**Passage shown**

┌──

On Trump’s Executive Orders: Are There Any Lessons For Global (Children’s) Surgery?
On Raging Foreign Aid Cuts: Are There Any Lessons For Global (Children’s) Surgery?
When President Trump re-took office earlier this year (2025), one of his first moves sent shockwaves through the global health and development world.
Foreign aid: paused for 90 days, pending review, and ultimately cut.
USAID - relied upon by over 100 countries to build long-term self-reliance – dissolved altogether.
The global surgical community banded together - immediately offering solidarity to their global health counterparts in low- and middle-income countries (LMICs) who had seen their funding, and capacity to provide care, devastated. And more aid cuts have followed; from donor countries such as the United Kingdom, France, and the Netherlands.
Suddenly - many countries which had life-saving health programmes funded by aid have to figure out how they can sustain these services, both now and in the future, in the face of growing nationalism, populism and isolationism in the global north.
But, it is our belief that this moment presents an opportunity for the global children's surgery actors to learn some critical lessons. Here's why.

Why would global children’s surgery actors need to draw any lessons?
Global surgery advocacy exists, in part, to help develop funding, including from foreign aid, to strengthen surgical healthcare systems. This includes support for both national planning and implementation, but also the work of NGO or charity-led interventions with a key objective of delivering timely and safe surgical healthcare amidst the increasing burden of surgical disease.
But despite advocacy efforts, global children's surgery remains woefully under-resourced to meet the ever-growing need. Funding and philanthropic contributions have failed to grow at the rate required - leaving paediatric surgery neglected in many LMICs health systems. That means leaving children waiting, sometimes for longer than needed; and sometimes dying prematurely before getting the care they need.

└──

**Explore the material**
1 - Answer these from the article on aid cuts and children's surgery:
(a) For how many days was foreign aid first paused?
(b) Which donor countries are named as having made further aid cuts?
(c) What have funding and philanthropic contributions failed to do?
2 - Write out everything in the article on aid cuts and children's surgery from "Foreign aid: paused" down to "and the Netherlands.".
3 - Continue the article on aid cuts and children's surgery from the point where it stops.
The entries that follow are separate material and not part of the article on aid cuts and children's surgery.

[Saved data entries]
┌──

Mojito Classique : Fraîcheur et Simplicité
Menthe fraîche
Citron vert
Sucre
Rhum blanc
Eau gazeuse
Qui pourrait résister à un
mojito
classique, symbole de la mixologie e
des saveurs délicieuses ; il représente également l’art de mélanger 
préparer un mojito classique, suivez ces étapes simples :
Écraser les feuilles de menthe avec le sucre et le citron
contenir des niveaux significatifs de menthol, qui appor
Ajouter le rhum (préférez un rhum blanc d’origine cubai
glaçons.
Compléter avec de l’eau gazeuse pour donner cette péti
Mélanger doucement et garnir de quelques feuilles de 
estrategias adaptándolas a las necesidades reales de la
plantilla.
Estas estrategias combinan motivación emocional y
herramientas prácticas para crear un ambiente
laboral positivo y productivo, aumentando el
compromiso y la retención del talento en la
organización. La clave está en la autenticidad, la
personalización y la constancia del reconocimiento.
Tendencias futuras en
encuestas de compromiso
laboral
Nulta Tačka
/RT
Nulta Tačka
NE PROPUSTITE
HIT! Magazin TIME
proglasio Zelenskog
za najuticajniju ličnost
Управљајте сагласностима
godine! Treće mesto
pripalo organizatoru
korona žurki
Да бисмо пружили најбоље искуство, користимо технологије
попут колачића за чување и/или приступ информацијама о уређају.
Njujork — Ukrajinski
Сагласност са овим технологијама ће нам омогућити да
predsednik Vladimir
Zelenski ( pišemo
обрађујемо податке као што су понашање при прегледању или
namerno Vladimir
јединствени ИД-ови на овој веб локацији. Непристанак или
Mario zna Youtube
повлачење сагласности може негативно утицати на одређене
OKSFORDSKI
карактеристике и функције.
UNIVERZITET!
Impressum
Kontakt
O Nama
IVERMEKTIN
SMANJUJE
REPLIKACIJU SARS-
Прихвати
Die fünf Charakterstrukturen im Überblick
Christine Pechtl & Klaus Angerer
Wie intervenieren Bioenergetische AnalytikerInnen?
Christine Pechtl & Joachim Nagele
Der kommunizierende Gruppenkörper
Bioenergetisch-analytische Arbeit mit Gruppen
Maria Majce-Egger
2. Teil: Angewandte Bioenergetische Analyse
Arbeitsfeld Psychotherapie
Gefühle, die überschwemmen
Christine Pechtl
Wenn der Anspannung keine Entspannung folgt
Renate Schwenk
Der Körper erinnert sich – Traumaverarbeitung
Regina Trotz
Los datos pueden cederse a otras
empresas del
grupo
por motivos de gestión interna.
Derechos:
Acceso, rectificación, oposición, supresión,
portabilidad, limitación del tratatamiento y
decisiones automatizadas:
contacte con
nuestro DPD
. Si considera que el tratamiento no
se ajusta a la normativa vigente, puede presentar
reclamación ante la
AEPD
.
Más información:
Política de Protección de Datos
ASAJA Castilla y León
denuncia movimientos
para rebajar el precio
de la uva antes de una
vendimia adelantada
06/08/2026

└──
┌──

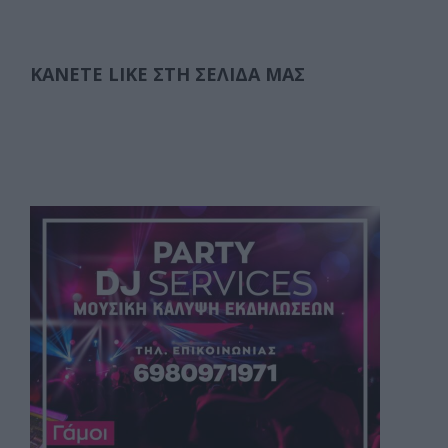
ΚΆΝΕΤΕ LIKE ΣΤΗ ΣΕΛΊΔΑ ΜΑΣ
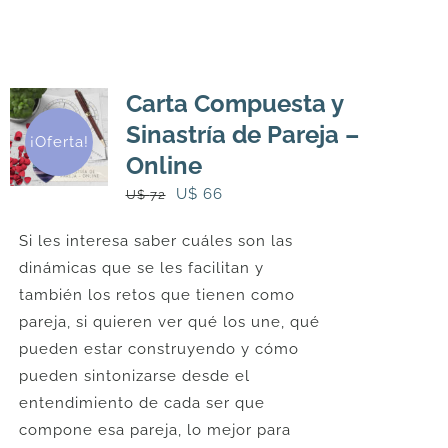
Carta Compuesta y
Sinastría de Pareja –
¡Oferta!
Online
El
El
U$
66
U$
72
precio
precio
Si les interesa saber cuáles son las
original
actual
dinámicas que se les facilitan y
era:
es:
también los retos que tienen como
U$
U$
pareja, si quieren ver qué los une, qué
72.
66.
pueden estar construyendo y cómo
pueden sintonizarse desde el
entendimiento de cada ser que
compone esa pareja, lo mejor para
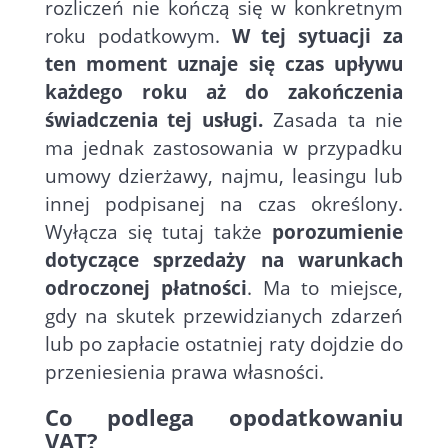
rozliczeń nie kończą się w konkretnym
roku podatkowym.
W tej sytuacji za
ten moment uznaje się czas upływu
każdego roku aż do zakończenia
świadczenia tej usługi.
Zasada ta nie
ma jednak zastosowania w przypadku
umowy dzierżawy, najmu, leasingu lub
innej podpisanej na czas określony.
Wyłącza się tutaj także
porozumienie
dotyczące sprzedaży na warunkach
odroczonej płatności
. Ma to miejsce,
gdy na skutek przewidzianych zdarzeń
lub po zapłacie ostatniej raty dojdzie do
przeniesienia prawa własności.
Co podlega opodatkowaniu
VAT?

└──

**Responses by item number**
1 -
(a) 90 days.
(b) The United Kingdom, France, and the Netherlands.
(c) Grow at the rate required.

2 -
Foreign aid: paused for 90 days, pending review, and ultimately cut.
USAID - relied upon by over 100 countries to build long-term self-reliance – dissolved altogether.
The global surgical community banded together - immediately offering solidarity to their global health counterparts in low- and middle-income countries (LMICs) who had seen their funding, and capacity to provide care, devastated. And more aid cuts have followed; from donor countries such as the United Kingdom, France, and the Netherlands.

3 -
And this is due, partly, to so many LMIC government's health policies being shaped by the funding priorities of their donors. If the donor does not care about a certain cause - chances are it will be sidelined in national health policy agenda.
That means we're reliant on increased recognition from donors to move this crucial care up the priority list.
But children's access to safe surgery, despite its clear and inarguable importance, remains overlooked.
And the neglect continues.
The undeniable impact of paediatric surgical care across the entire life course - from newborn, to infant, to under-five survival and beyond - ignored, still.
The children's surgical health interventions that do exist have remain focused on capacity - to enable timely access to safe surgical and anaesthesia care. And this can clearly be pointed to the chronic lack of resource that exists - in workforce, infrastructure, equipment and technology.
So now imagine the impact of a stop work order and aid cuts in a situation like this, where the access is so limited and the need so high. Operations stopped. Children's access to life-saving care denied.
And these interruptions expose a hard truth: global children's surgery, like much of global health, remains dangerously dependent on wholly external funding and foreign agendas, leaving entire health systems vulnerable to the whims of political shifts.
So this moment demands urgent reflection. What lessons must the global children’s surgery community learn from the sudden reality of executive orders pausing foreign aid?

1. Decolonise Global (Children’s) Surgery
Despite global rhetoric around “decolonising” global health, the power structures remain the same. The funding, and therefore the power, still flows in the same direction.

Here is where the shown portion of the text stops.